- [Exercise aim] Take the data below and write it out exactly, except for the pictures.

*** Opening Data shown ***

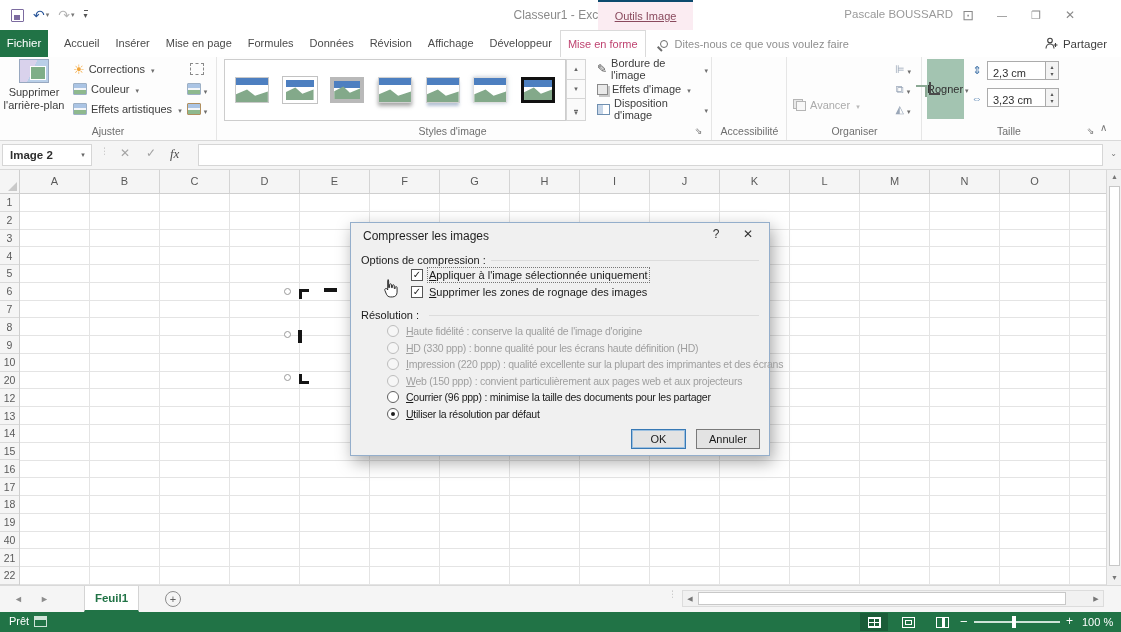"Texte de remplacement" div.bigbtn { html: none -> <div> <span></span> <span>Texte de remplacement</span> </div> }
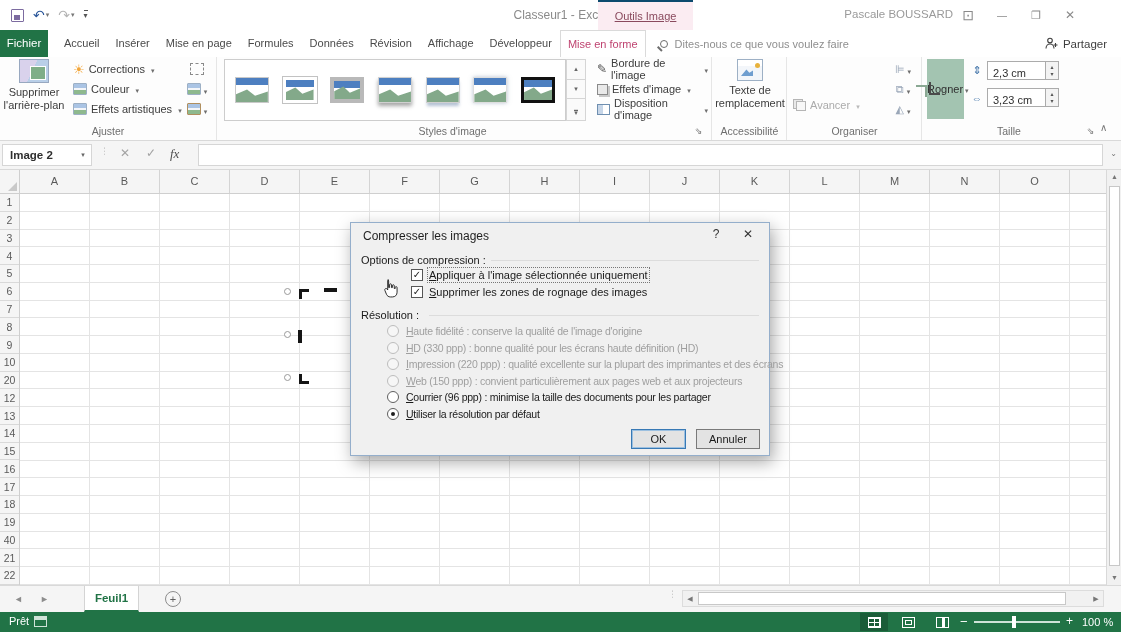"Rogner" .rogner-btn { flex-direction: row -> column }
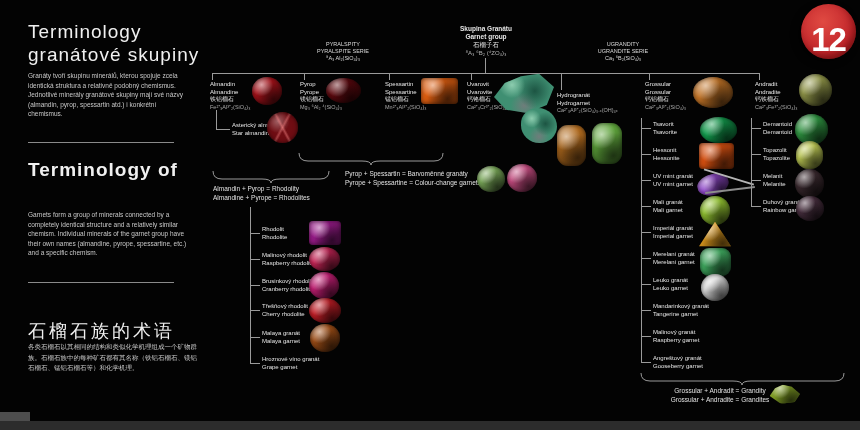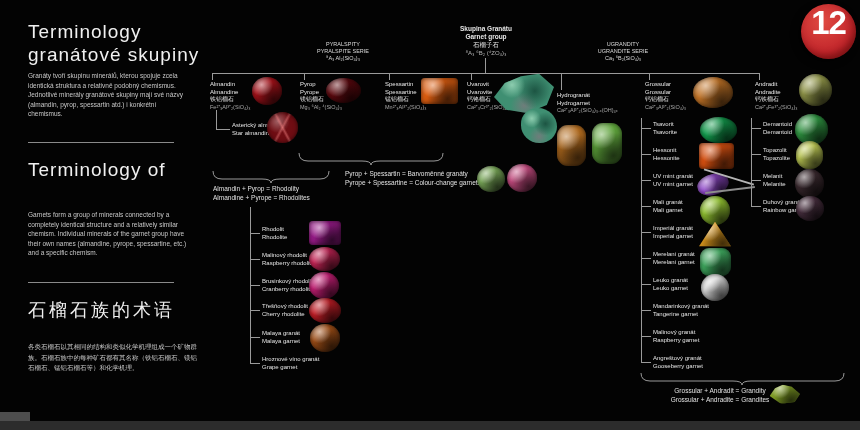"12" #badge { align-items: flex-start -> flex-end }
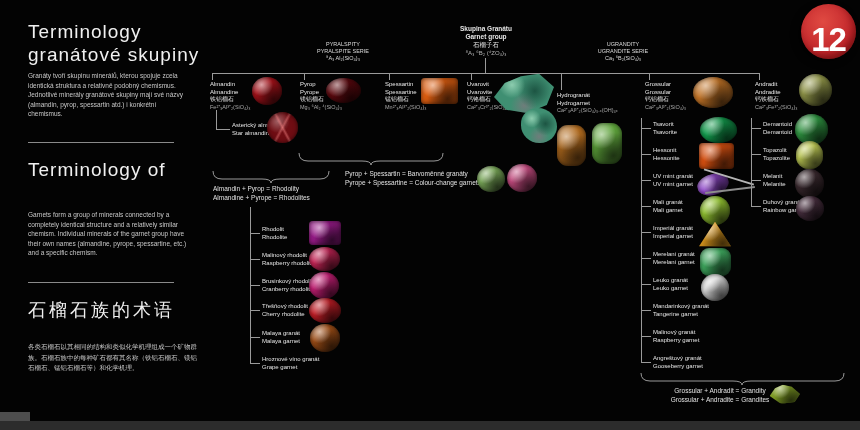"Terminology of" div.ab { font-weight: none -> bold }
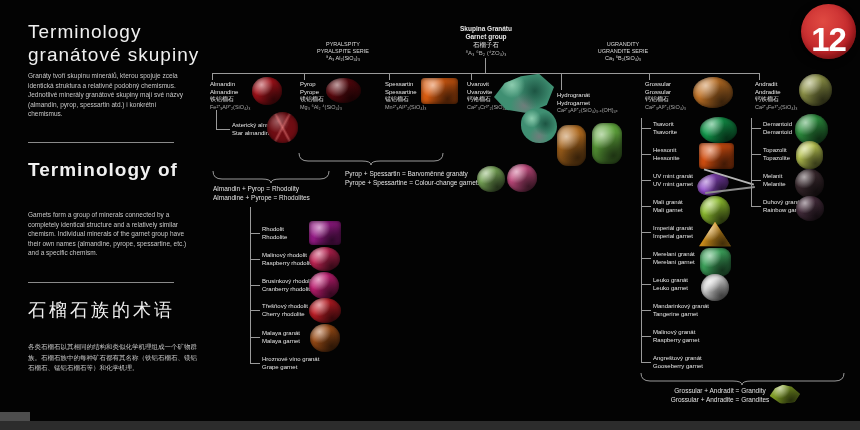"石榴石族的术语" .zh-title { margin-top: none -> 21px }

*** Closing Data shown ***

- [Response to this exercise]
"Texte de remplacement" div.bigbtn { html: none -> <div> <span></span> <span>Texte de remplacement</span> </div> }
"Rogner" .rogner-btn { flex-direction: row -> column }
"12" #badge { align-items: flex-start -> flex-end }
"Terminology of" div.ab { font-weight: none -> bold }
"石榴石族的术语" .zh-title { margin-top: none -> 21px }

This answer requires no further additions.